**Problem details:** Reproduce the lines below verbatim, from the very beginning of the items through the line containing "crop and rotate: angle", including that line.

**Input data:**
* begin *

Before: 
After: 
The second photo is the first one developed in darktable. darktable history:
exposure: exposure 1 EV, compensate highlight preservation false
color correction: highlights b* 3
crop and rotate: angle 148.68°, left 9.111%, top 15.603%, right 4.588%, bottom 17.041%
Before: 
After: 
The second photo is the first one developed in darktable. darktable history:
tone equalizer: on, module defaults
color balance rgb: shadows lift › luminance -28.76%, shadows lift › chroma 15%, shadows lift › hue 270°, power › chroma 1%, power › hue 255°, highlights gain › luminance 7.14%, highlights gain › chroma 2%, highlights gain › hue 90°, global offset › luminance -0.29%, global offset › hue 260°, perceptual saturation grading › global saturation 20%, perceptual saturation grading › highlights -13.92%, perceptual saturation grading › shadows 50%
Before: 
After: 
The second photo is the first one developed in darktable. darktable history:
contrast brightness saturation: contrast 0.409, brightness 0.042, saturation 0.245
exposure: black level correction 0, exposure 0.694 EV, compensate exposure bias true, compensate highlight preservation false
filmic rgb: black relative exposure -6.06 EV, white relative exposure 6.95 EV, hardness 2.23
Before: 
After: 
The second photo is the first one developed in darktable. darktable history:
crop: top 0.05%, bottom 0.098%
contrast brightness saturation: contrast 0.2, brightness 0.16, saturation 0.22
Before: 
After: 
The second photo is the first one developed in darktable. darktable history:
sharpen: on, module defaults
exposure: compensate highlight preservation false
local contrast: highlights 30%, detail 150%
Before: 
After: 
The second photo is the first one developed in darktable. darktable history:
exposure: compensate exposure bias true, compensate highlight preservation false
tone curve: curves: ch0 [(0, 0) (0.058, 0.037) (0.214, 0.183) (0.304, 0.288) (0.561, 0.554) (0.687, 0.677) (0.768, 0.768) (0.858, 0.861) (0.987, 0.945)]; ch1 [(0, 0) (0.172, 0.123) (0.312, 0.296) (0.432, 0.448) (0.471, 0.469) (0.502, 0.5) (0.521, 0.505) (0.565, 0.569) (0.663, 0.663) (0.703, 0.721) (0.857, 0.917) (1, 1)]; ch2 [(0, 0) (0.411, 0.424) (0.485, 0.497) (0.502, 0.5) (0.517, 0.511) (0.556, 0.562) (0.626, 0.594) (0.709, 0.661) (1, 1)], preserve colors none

* end *

**Answer below:**
Before: 
After: 
The second photo is the first one developed in darktable. darktable history:
exposure: exposure 1 EV, compensate highlight preservation false
color correction: highlights b* 3
crop and rotate: angle 148.68°, left 9.111%, top 15.603%, right 4.588%, bottom 17.041%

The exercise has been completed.